Vous parlez de cette relation idéale des débuts, de ce que celle du futur pourrait être. Vous vous complaisez dans un fantasme de cette histoire.
Vous rendre compte par la distance que vous êtes tout aussi heureux seul ne fait pas de vous un salaud. En réalité, vous pourriez avoir une personnalité qui goûte à cette solitude (on n'est pas obligé de vivre ensemble et de passer l'intégralité de ses soirées avec l'autre pour avoir une relation heureuse). Votre cœur et votre corps pourraient aussi vous envoyer un signal. Pour vivre une relation à distance depuis quelques années, je peux vous assurer que le manque est là. Que, même dans les moments moins faciles, l'idée de retrouver l'autre et de profiter ensemble au présent est toujours un réconfort. Alors oui, je crois que les années n'altèrent pas ce sentiment, ce bonheur de retrouver l'autre quand on l'aime.

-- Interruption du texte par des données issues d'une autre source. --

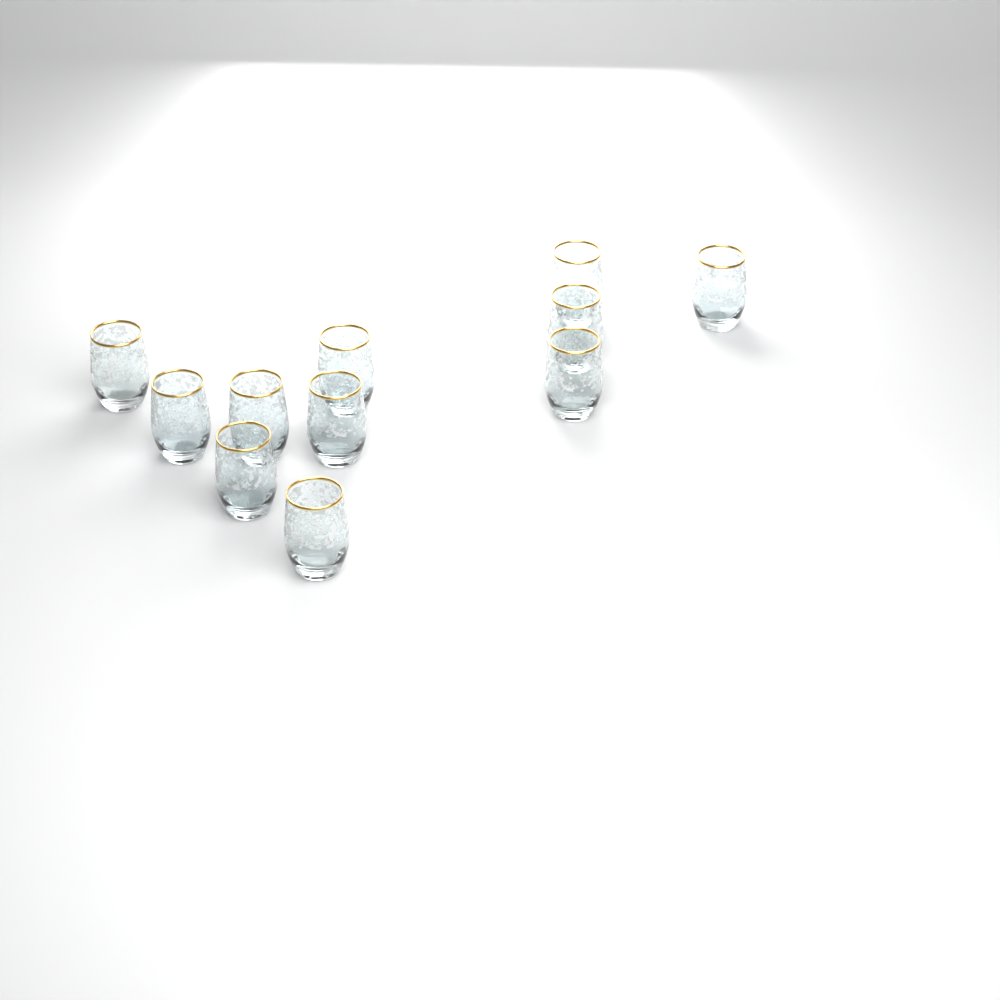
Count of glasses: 11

Je ne conseillerais jamais à quelqu'un de prendre son mal en patience parce que, peut-être, sa relation sera plus équilibrée ou plus passionnée dans six mois, un an, cinq ans. D'abord parce que je crois que ce n'est jamais le cas. Ensuite parce que le couple n'est pas un investissement bancaire. Vous devez vous impliquer parce que vous en avez envie, parce que vous y croyez, parce que vos sentiments vous poussent à le faire. Je suis convaincue qu'on ne devrait jamais rester avec quelqu'un sur des fantômes d'une relation plus belle en espérant que le futur sera plus doux. Pourquoi le serait-il?
Un couple, ce n'est pas de la patience, c'est du travail au quotidien, pour l'autre et pour soi. C'est l'effort de toujours être honnête avec soi-même et honnête avec l'autre. «Je ne sais pas si je t'aime mais je t'aimais et j'espère que nous nous aimerons encore à nouveau» ne me semble pas être une raison suffisante pour passer des années avec quelqu'un. En fait, vous méritez mieux et elle mérite mieux.
Parfois le couple, c'est aussi simple que ça. Vous n'êtes pas responsable de cet éloignement qui s'est installé avec les années. Elle non plus. Ces opportunités professionnelles se sont imposées, comme beaucoup d'éléments s'imposent dans la vie. Peut-être qu'elles ont mis encore plus de distance entre vous, ou peut-être qu'elles vous ont juste prouvé que l'éloignement était déjà bien installé. Je sais qu'une histoire de quelques années, c'est quelque chose qui marque. Je sais aussi que le plus grand geste de respect qu'on puisse avoir pour une histoire et pour sa compagne ou son compagnon, c'est de dire stop quand c'est le moment.